• [Action item]:
Each record below should be reproduced as it is written, with pictures left out entirely.
+++
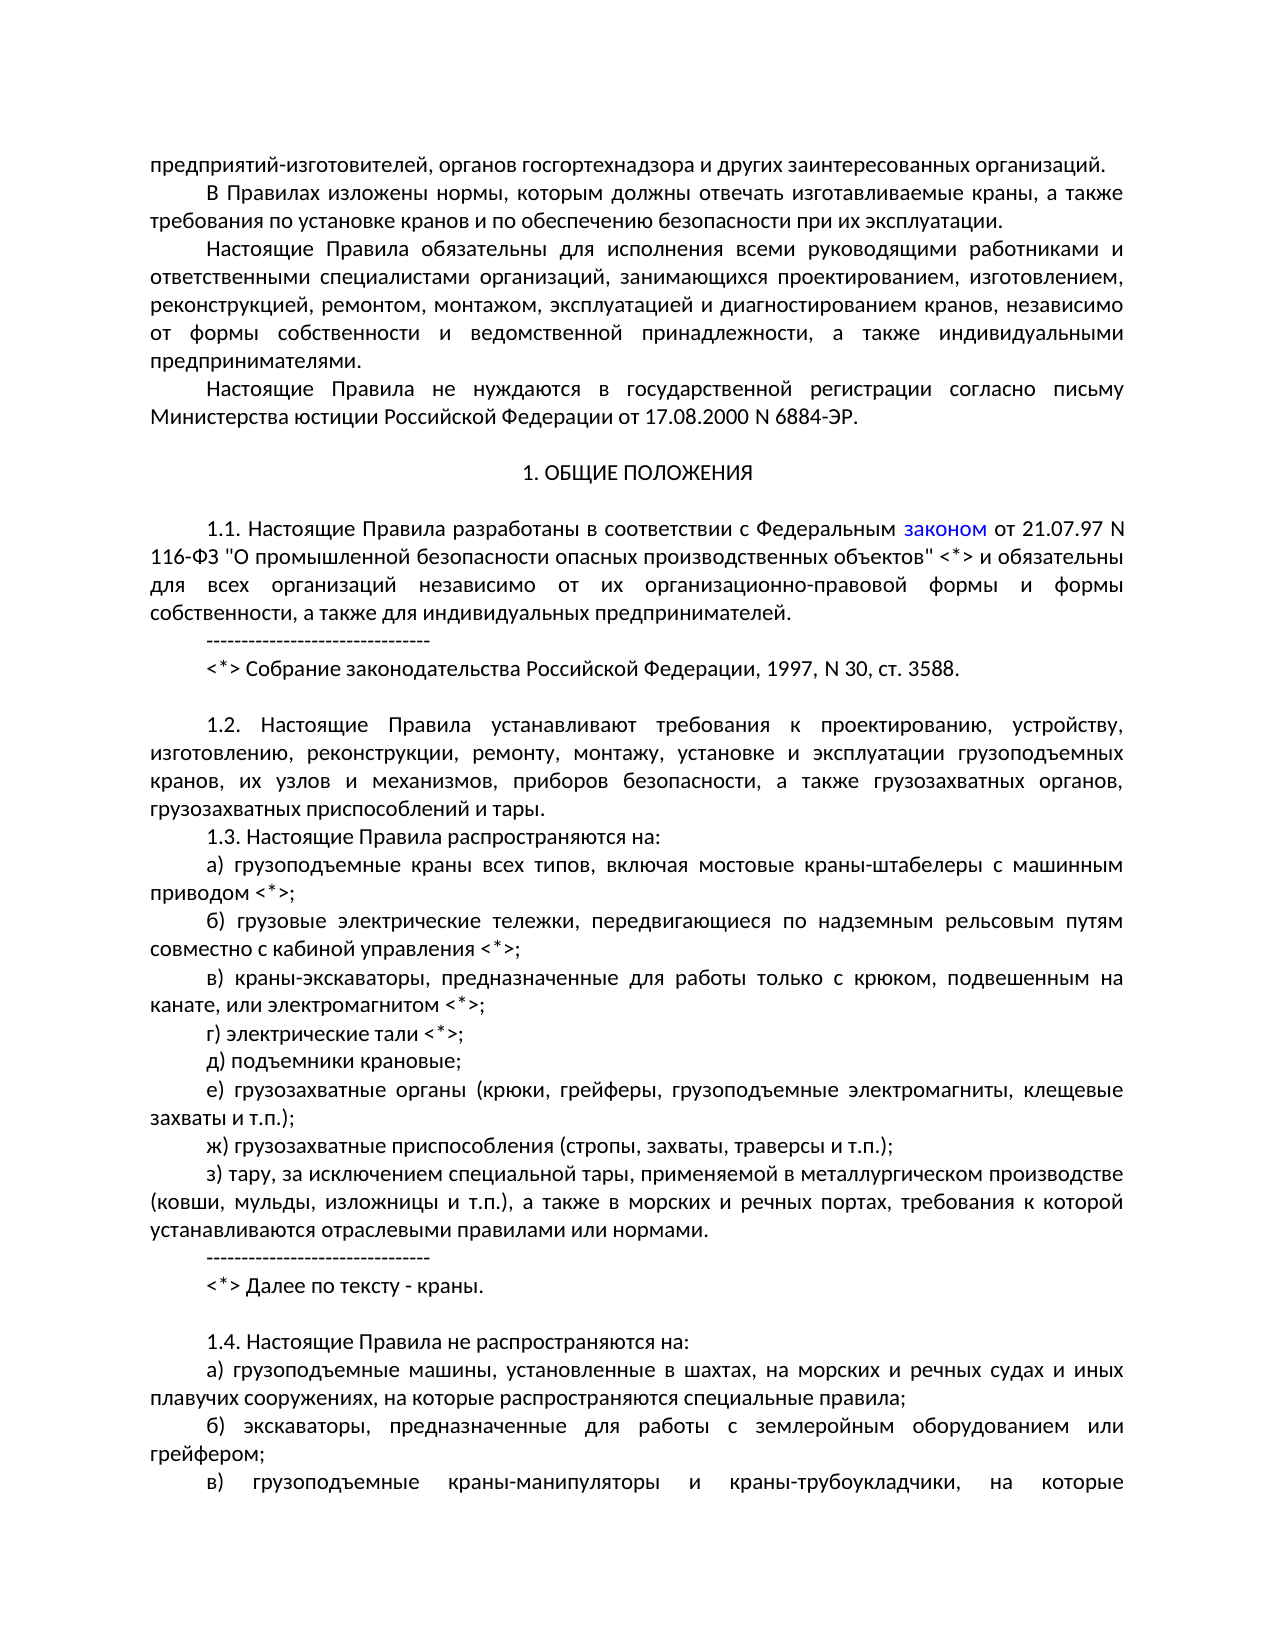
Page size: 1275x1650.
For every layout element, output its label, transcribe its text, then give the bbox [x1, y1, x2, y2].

text 1. ОБЩИЕ ПОЛОЖЕНИЯ [150, 458, 1125, 486]
text б) экскаваторы, предназначенные для работы с землеройным оборудованием или грейфером; [150, 1411, 1125, 1467]
text а) грузоподъемные машины, установленные в шахтах, на морских и речных судах и иных плавучих сооружениях, на которые распространяются специальные правила; [150, 1355, 1125, 1411]
text г) электрические тали <*>; [150, 1019, 1125, 1047]
text -------------------------------- [150, 1243, 1125, 1271]
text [150, 150, 1125, 178]
text з) тару, за исключением специальной тары, применяемой в металлургическом производстве (ковши, мульды, изложницы и т.п.), а также в морских и речных портах, требования к которой устанавливаются отраслевыми правилами или нормами. [150, 1159, 1125, 1243]
text ж) грузозахватные приспособления (стропы, захваты, траверсы и т.п.); [150, 1131, 1125, 1159]
text 1.4. Настоящие Правила не распространяются на: [150, 1327, 1125, 1355]
text <*> Собрание законодательства Российской Федерации, 1997, N 30, ст. 3588. [150, 654, 1125, 682]
text а) грузоподъемные краны всех типов, включая мостовые краны-штабелеры с машинным приводом <*>; [150, 851, 1125, 907]
text 1.3. Настоящие Правила распространяются на: [150, 822, 1125, 851]
text в) краны-экскаваторы, предназначенные для работы только с крюком, подвешенным на канате, или электромагнитом <*>; [150, 963, 1125, 1019]
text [150, 1467, 1125, 1495]
text В Правилах изложены нормы, которым должны отвечать изготавливаемые краны, а также требования по установке кранов и по обеспечению безопасности при их эксплуатации. [150, 178, 1125, 234]
text Настоящие Правила обязательны для исполнения всеми руководящими работниками и ответственными специалистами организаций, занимающихся проектированием, изготовлением, реконструкцией, ремонтом, монтажом, эксплуатацией и диагностированием кранов, независимо от формы собственности и ведомственной принадлежности, а также индивидуальными предпринимателями. [150, 234, 1125, 374]
text д) подъемники крановые; [150, 1047, 1125, 1075]
text е) грузозахватные органы (крюки, грейферы, грузоподъемные электромагниты, клещевые захваты и т.п.); [150, 1075, 1125, 1131]
text 1.1. Настоящие Правила разработаны в соответствии с Федеральным законом от 21.07.97 N 116-ФЗ "О промышленной безопасности опасных производственных объектов" <*> и обязательны для всех организаций независимо от их организационно-правовой формы и формы собственности, а также для индивидуальных предпринимателей. [150, 514, 1125, 626]
text <*> Далее по тексту - краны. [150, 1271, 1125, 1299]
text -------------------------------- [150, 626, 1125, 654]
text б) грузовые электрические тележки, передвигающиеся по надземным рельсовым путям совместно с кабиной управления <*>; [150, 907, 1125, 963]
text 1.2. Настоящие Правила устанавливают требования к проектированию, устройству, изготовлению, реконструкции, ремонту, монтажу, установке и эксплуатации грузоподъемных кранов, их узлов и механизмов, приборов безопасности, а также грузозахватных органов, грузозахватных приспособлений и тары. [150, 710, 1125, 822]
text Настоящие Правила не нуждаются в государственной регистрации согласно письму Министерства юстиции Российской Федерации от 17.08.2000 N 6884-ЭР. [150, 374, 1125, 430]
+++
• [Response area]:
Page size: 1275x1650.
For every layout element, output its label, transcribe its text, then give the bbox [x1, y1, x2, y2].

text 1. ОБЩИЕ ПОЛОЖЕНИЯ [150, 458, 1125, 486]
text б) экскаваторы, предназначенные для работы с землеройным оборудованием или грейфером; [150, 1411, 1125, 1467]
text а) грузоподъемные машины, установленные в шахтах, на морских и речных судах и иных плавучих сооружениях, на которые распространяются специальные правила; [150, 1355, 1125, 1411]
text г) электрические тали <*>; [150, 1019, 1125, 1047]
text -------------------------------- [150, 1243, 1125, 1271]
text [150, 150, 1125, 178]
text з) тару, за исключением специальной тары, применяемой в металлургическом производстве (ковши, мульды, изложницы и т.п.), а также в морских и речных портах, требования к которой устанавливаются отраслевыми правилами или нормами. [150, 1159, 1125, 1243]
text ж) грузозахватные приспособления (стропы, захваты, траверсы и т.п.); [150, 1131, 1125, 1159]
text 1.4. Настоящие Правила не распространяются на: [150, 1327, 1125, 1355]
text <*> Собрание законодательства Российской Федерации, 1997, N 30, ст. 3588. [150, 654, 1125, 682]
text а) грузоподъемные краны всех типов, включая мостовые краны-штабелеры с машинным приводом <*>; [150, 851, 1125, 907]
text 1.3. Настоящие Правила распространяются на: [150, 822, 1125, 851]
text в) краны-экскаваторы, предназначенные для работы только с крюком, подвешенным на канате, или электромагнитом <*>; [150, 963, 1125, 1019]
text [150, 1467, 1125, 1495]
text В Правилах изложены нормы, которым должны отвечать изготавливаемые краны, а также требования по установке кранов и по обеспечению безопасности при их эксплуатации. [150, 178, 1125, 234]
text Настоящие Правила обязательны для исполнения всеми руководящими работниками и ответственными специалистами организаций, занимающихся проектированием, изготовлением, реконструкцией, ремонтом, монтажом, эксплуатацией и диагностированием кранов, независимо от формы собственности и ведомственной принадлежности, а также индивидуальными предпринимателями. [150, 234, 1125, 374]
text д) подъемники крановые; [150, 1047, 1125, 1075]
text е) грузозахватные органы (крюки, грейферы, грузоподъемные электромагниты, клещевые захваты и т.п.); [150, 1075, 1125, 1131]
text 1.1. Настоящие Правила разработаны в соответствии с Федеральным законом от 21.07.97 N 116-ФЗ "О промышленной безопасности опасных производственных объектов" <*> и обязательны для всех организаций независимо от их организационно-правовой формы и формы собственности, а также для индивидуальных предпринимателей. [150, 514, 1125, 626]
text <*> Далее по тексту - краны. [150, 1271, 1125, 1299]
text -------------------------------- [150, 626, 1125, 654]
text б) грузовые электрические тележки, передвигающиеся по надземным рельсовым путям совместно с кабиной управления <*>; [150, 907, 1125, 963]
text 1.2. Настоящие Правила устанавливают требования к проектированию, устройству, изготовлению, реконструкции, ремонту, монтажу, установке и эксплуатации грузоподъемных кранов, их узлов и механизмов, приборов безопасности, а также грузозахватных органов, грузозахватных приспособлений и тары. [150, 710, 1125, 822]
text Настоящие Правила не нуждаются в государственной регистрации согласно письму Министерства юстиции Российской Федерации от 17.08.2000 N 6884-ЭР. [150, 374, 1125, 430]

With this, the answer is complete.